Use our JobSeeker calculator to plug in your own income and see your exact payment — it is far more reliable than doing the maths by hand, especially once you factor in partner income or dependent children.

What Counts as Income

Employment income is the most common, but Centrelink also counts most other regular income — including income from a business you run, most superannuation income streams, and financial investments assessed under deeming rules. One-off gifts and some compensation payments are treated differently, so it is worth checking your specific situation rather than assuming.

Reporting Your Income

You must report your income every fortnight, even if it is zero, to keep your payment flowing correctly. Report the gross amount you were paid in the fortnight, not what you expect to earn — reporting estimates instead of actuals is one of the most common causes of overpayment debts that later have to be repaid.

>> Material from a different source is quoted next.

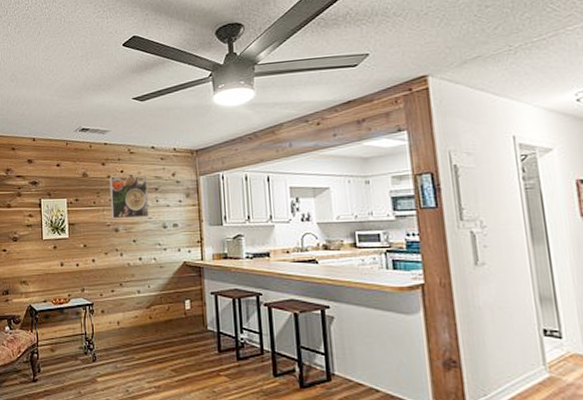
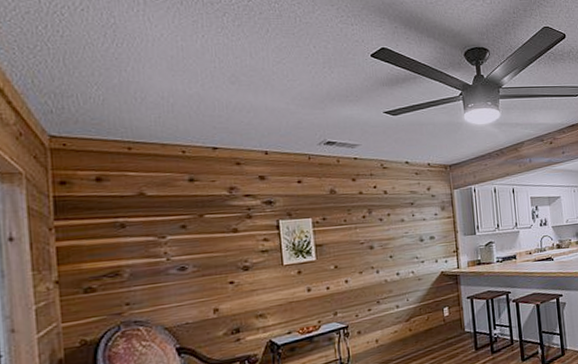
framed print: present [109,176,149,219] -> none [361,191,406,237]

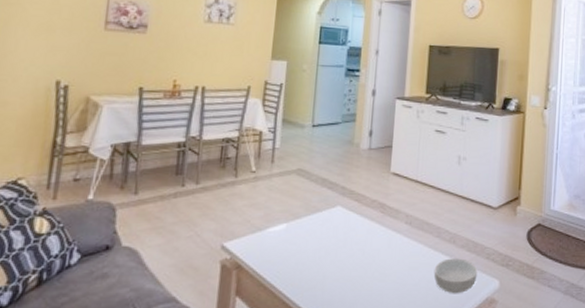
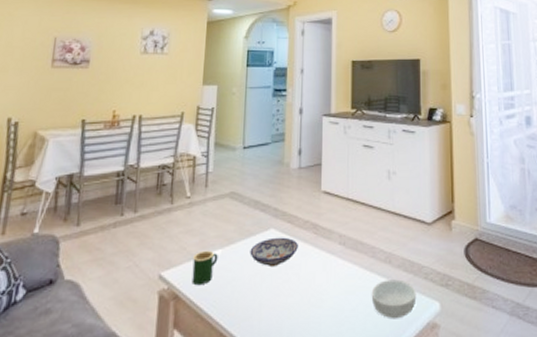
mug: none [255,223,283,257] -> present [192,250,218,286]
bowl: none [315,214,366,243] -> present [250,237,299,268]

Partnered JobSeeker Recipients

If you have a partner, their income is also assessed, using a separate partner income test on top of your own. This can significantly reduce a JobSeeker payment even if the recipient personally has no income at all, so couples should always check the combined position rather than looking at each person's income in isolation.

The Bottom Line

JobSeeker's income test is designed to let you take on some paid work without losing your entire payment — the first $150 a fortnight is always yours, tax and reduction free. Beyond that, the tapered reduction means working more almost always leaves you better off overall, even though your JobSeeker payment goes down. Run your numbers through our JobSeeker calculator before you assume extra shifts are not worth it.